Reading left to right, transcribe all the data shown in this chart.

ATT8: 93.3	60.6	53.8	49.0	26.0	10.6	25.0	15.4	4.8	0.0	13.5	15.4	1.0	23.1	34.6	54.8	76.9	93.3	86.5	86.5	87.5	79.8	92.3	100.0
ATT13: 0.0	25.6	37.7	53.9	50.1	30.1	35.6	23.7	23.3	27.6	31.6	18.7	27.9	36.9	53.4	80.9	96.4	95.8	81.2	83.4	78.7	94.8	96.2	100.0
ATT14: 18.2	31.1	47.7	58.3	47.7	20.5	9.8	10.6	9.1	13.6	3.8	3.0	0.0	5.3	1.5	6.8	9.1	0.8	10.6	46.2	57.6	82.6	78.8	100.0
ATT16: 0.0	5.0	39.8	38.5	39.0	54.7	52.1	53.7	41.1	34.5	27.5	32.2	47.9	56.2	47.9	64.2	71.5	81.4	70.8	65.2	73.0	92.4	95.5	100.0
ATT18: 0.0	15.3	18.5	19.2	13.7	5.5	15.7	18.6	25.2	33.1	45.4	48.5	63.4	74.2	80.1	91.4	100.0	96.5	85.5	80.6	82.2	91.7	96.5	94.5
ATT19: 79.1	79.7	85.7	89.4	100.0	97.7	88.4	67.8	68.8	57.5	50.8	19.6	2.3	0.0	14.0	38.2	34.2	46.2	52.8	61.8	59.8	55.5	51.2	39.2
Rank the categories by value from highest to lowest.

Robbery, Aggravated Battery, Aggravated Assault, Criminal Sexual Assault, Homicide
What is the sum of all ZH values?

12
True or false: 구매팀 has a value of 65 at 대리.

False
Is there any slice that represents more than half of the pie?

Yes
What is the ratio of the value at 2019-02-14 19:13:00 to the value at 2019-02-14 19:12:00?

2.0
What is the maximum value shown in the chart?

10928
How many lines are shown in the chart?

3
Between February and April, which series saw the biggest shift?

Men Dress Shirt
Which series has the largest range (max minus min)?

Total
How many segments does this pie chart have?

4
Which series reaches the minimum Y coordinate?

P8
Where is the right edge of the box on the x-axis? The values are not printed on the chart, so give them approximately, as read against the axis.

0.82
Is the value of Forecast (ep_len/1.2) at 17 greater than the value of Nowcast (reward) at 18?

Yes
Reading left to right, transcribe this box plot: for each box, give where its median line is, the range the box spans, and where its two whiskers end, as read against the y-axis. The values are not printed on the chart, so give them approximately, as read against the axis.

## WORK TO COMPLETE
Please pick out and copy every line of the material above that contains the word "series".

## OUTPUT FOR THIS EXERCISE
Between February and April, which series saw the biggest shift?
Which series has the largest range (max minus min)?
Which series reaches the minimum Y coordinate?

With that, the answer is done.